Math for Middle-School Girls
HT to for pointing me at Math Doesn’t Suck, by Danica McKellar. It’s a math book aimed at middle- and high school girls. The main message seem to be a) math doesn’t suck, and isn’t as hard as you think it is, and b) if you’re smart, don’t hide it. Both worthwhile messages.
I haven’t read the book, so I don’t know whether it lives up to its hype, but if it leads to more women realizing that they can do math, then that’s all good.
Oh, and may I just point out, as a guy, that smart is teh sexy?
Yes! Heartily agree that smart is teh sexy. And Ms.
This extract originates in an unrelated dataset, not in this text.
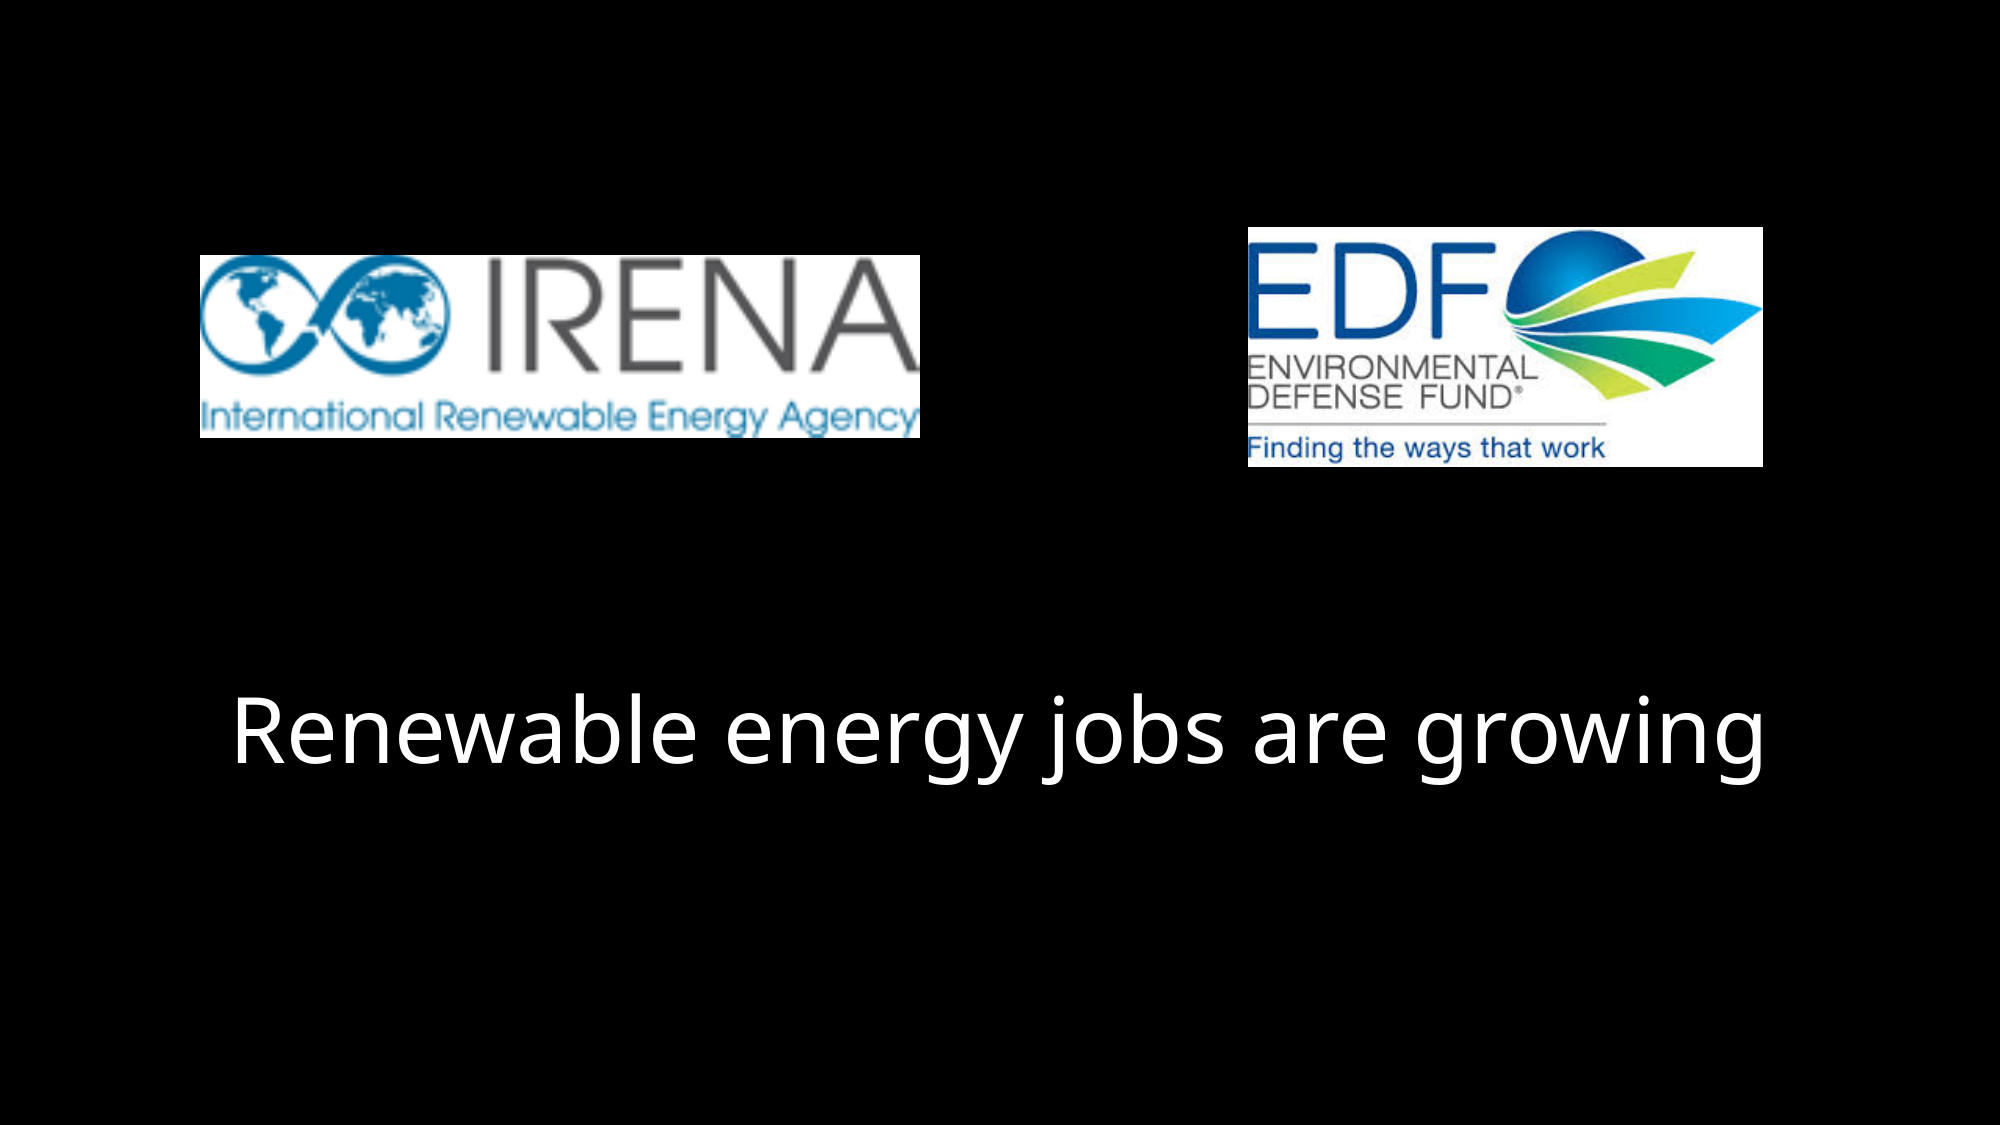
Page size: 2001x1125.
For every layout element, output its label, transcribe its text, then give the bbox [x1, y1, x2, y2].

picture [200, 255, 920, 438]
title Renewable energy jobs are growing [137, 625, 1863, 843]
picture [1248, 227, 1763, 467]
McKellar gets bonus points for being callipygian and having authored a paper. swoon
And, FWIW, I got the linky from /.; so her web site is probably being pummeled by rabid geek boi fans.
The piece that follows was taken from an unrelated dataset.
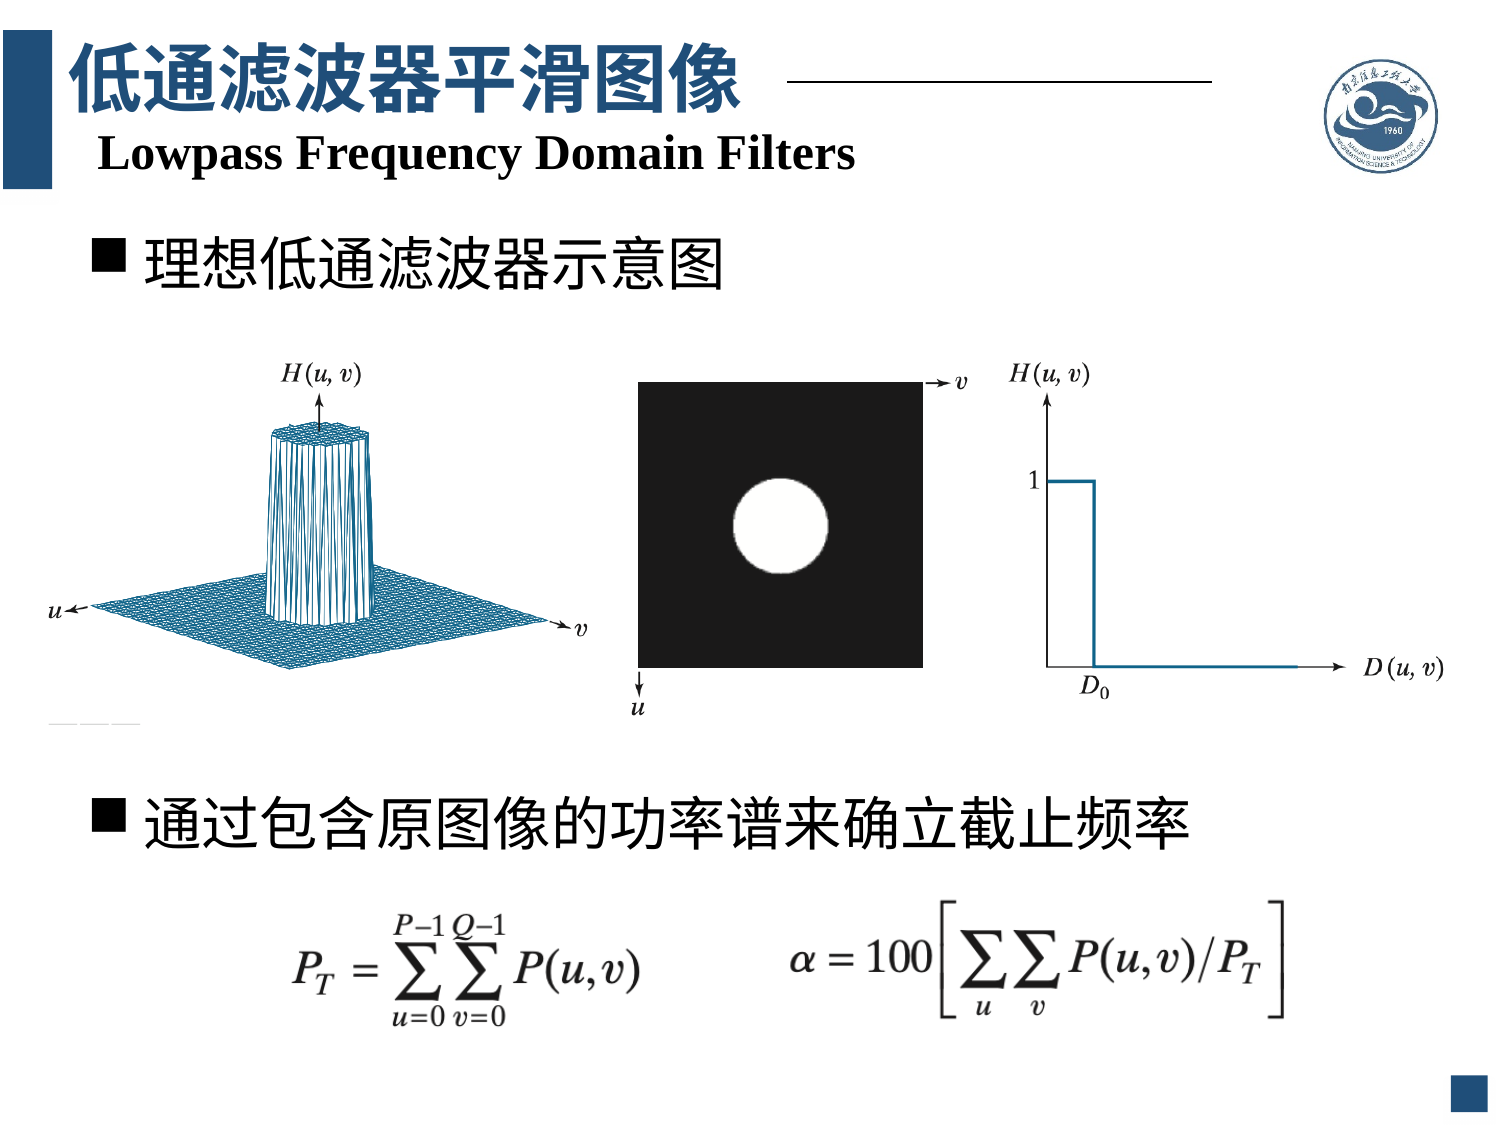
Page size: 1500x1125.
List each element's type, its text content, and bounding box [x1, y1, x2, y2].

Totally seconded. I was just reminded of how good I have it when I went over the math behind eigenfaces with my wife over dinner. There’s nothing hotter than a woman who knows her vector spaces and basis functions. I could never figure out what was up with the guys who were intimidated by smart women.
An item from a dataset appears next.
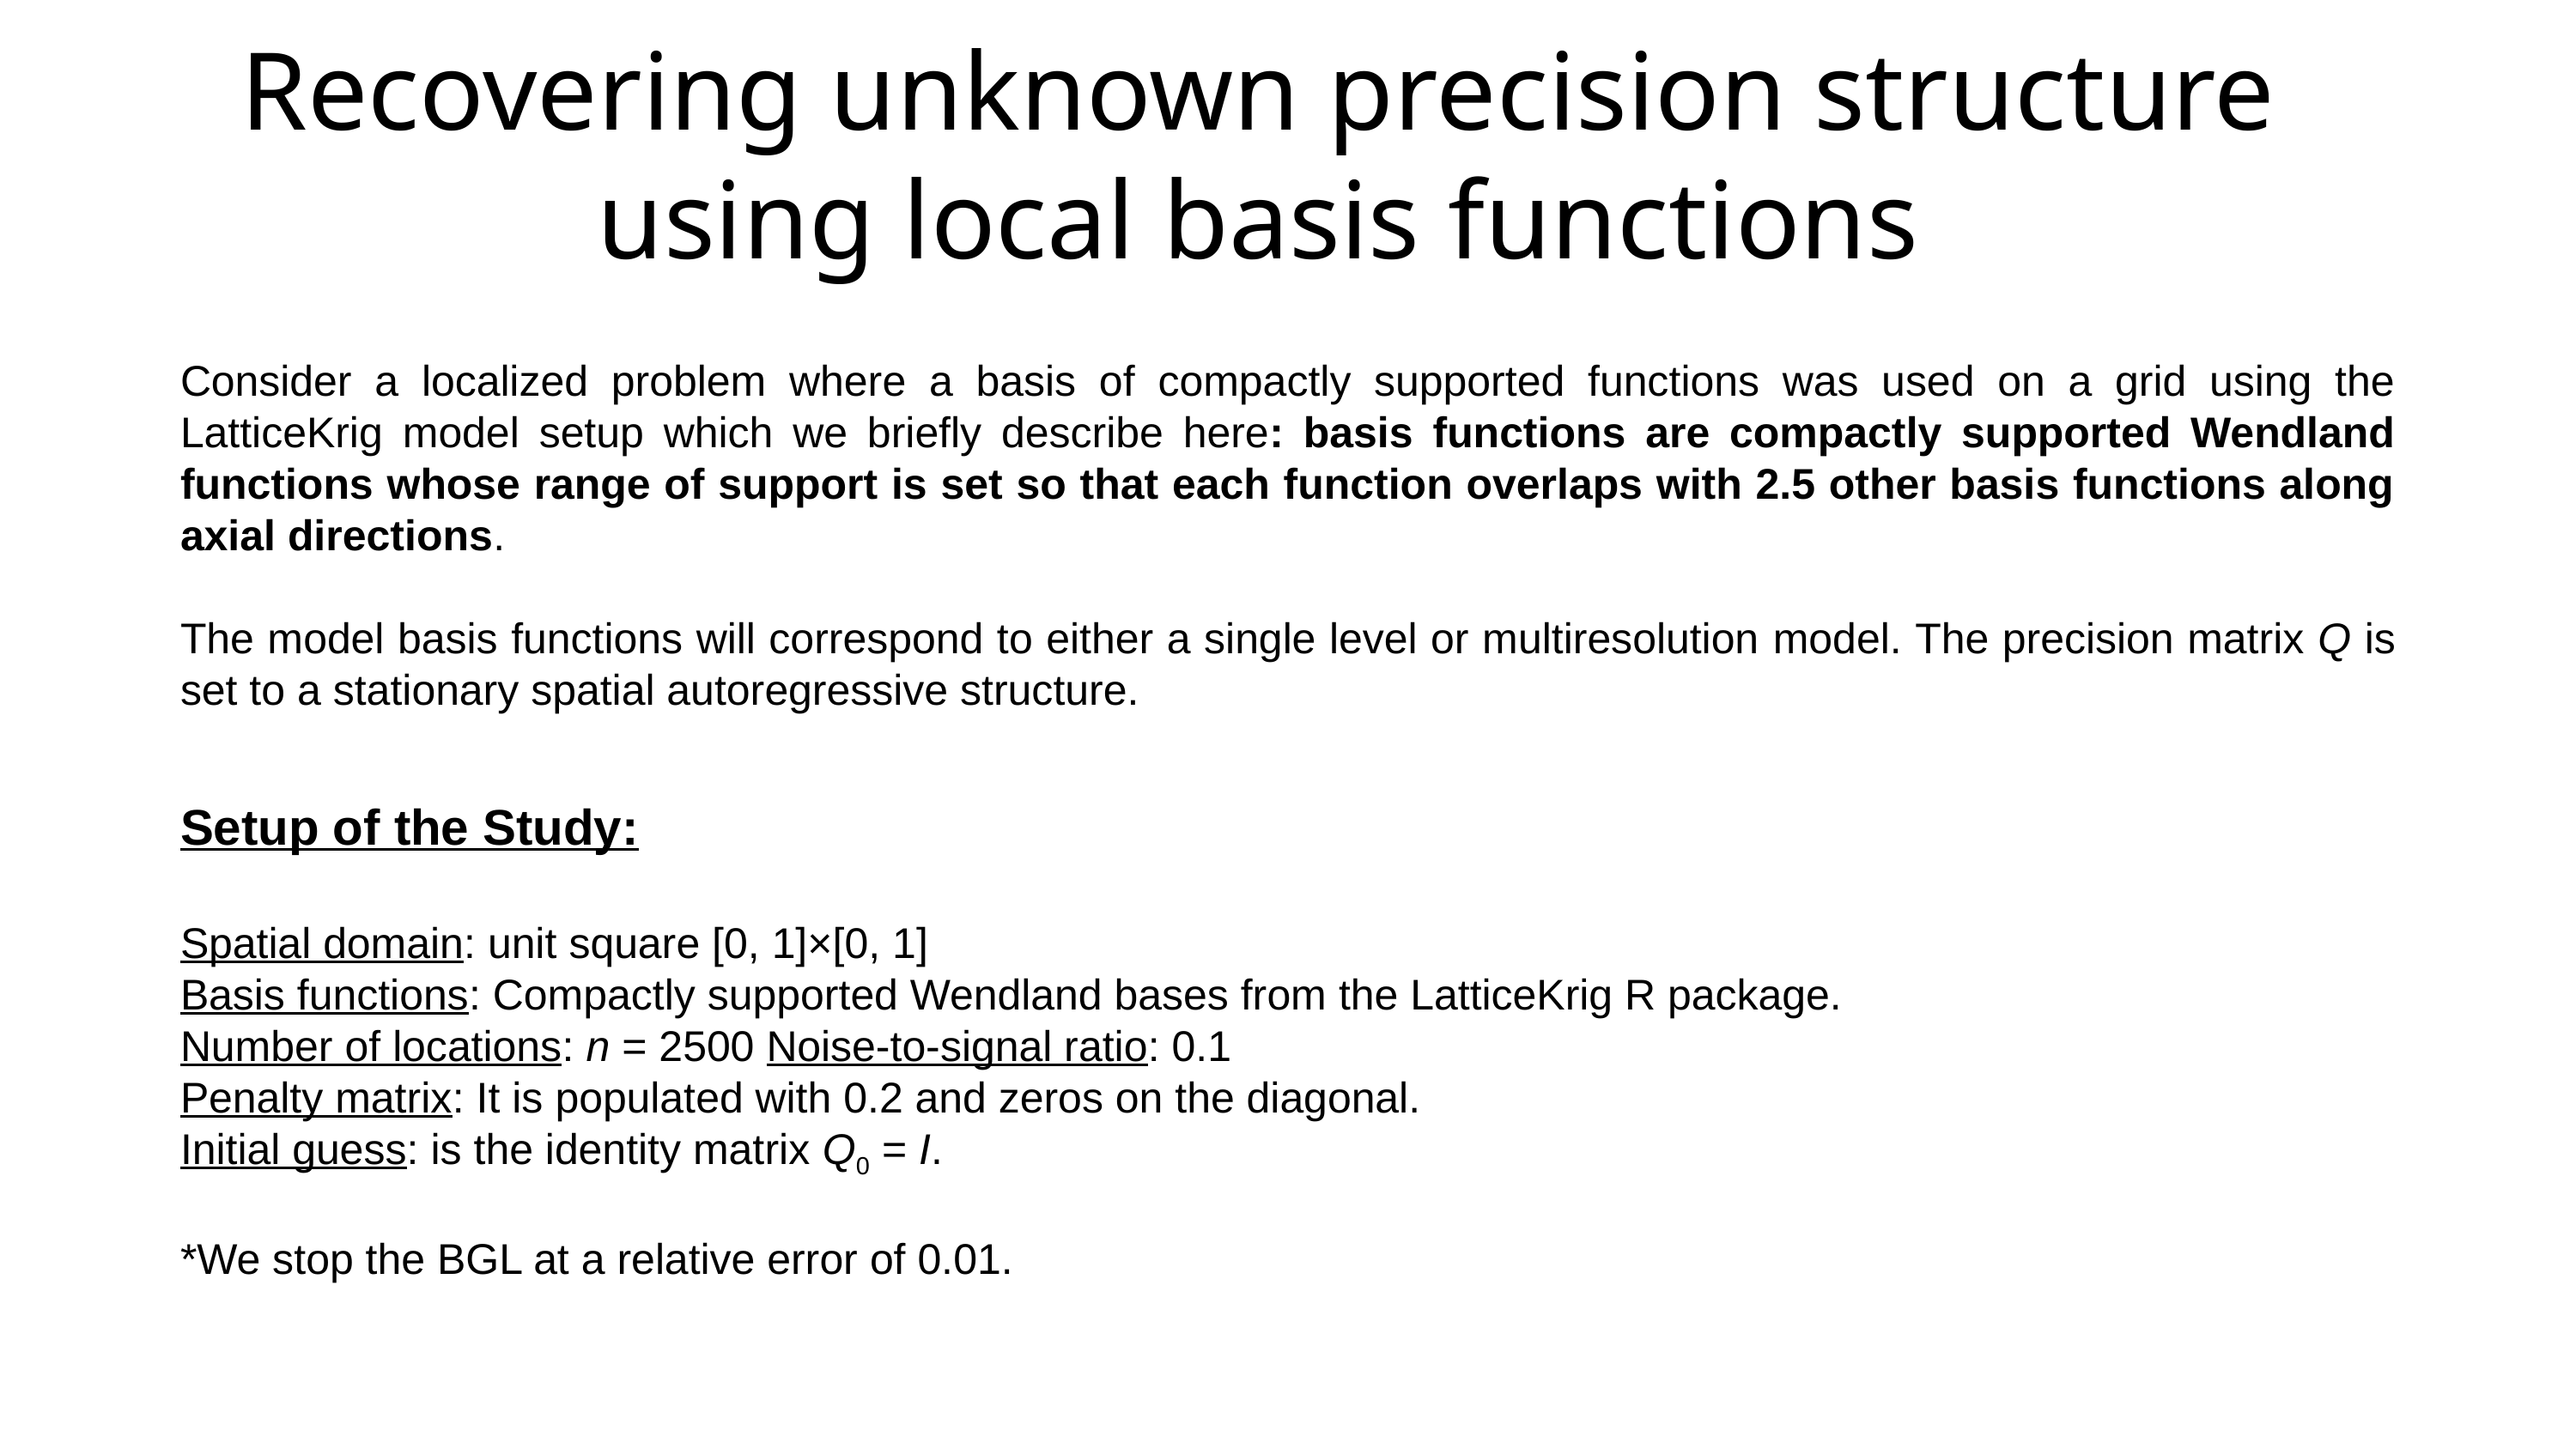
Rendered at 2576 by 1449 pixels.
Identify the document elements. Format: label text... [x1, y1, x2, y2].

text_box Consider a localized problem where a basis of compactly supported functions was used on a grid using the LatticeKrig model setup which we briefly describe here: basis functions are compactly supported Wendland functions whose range of support is set so that each function overlaps with 2.5 other basis functions along axial directions. The model basis functions will correspond to either a single level or multiresolution model. The precision matrix Q is set to a stationary spatial autoregressive structure. [167, 347, 2409, 721]
text_box Setup of the Study: Spatial domain: unit square [0, 1]×[0, 1] Basis functions: Compactly supported Wendland bases from the LatticeKrig R package. Number of locations: n = 2500 Noise-to-signal ratio: 0.1 Penalty matrix: It is populated with 0.2 and zeros on the diagonal. Initial guess: is the identity matrix Q0 = I. *We stop the BGL at a relative error of 0.01. [167, 788, 2409, 1289]
text_box Recovering unknown precision structure using local basis functions [233, 22, 2283, 281]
An interesting fact that I think that a lot of young ladies don’t realize is that life after highschool is really different from life in high school. The girls who were “too smart” and bookish in high school are the successful women who are fending men off with a stick in college, and they’re also the women who end up at the top of the ladder afterward.
Learning to play the social game as a kid can certainly hone some useful skills for later in life, but playing it well to the exclusion of other skills is not usually a recipe for long term success. You can’t take your popularity points with you into the real world. Those scores get reset and you’re on your own in a very different game. Yesterday’s awkward geek is today’s confident, well-adjusted, successful adult. Funny how that works. Then again, I was told all of that as a kid, and I really only had an inkling of how true it is until I actually saw it firsthand in college and beyond.
The mother of a friend of mine is the sweetest little old lady you can imagine. If you saw her, you’d immediately think of her baking pies for a church social in Minnesota or something.
One time, she was making a quilt, and needed to cut triangles. She found that there was a continuum of ways to cut triangles out of a bolt of fabric, that wasted more or less space between triangles, or gave more or less of a “lip”. Unfortunately, neither she nor I can remember the details. At any rate, she just defined f(x), which increased with the quality of a triangle, and solved df/dx = 0 as if it were the most natural thing in the world.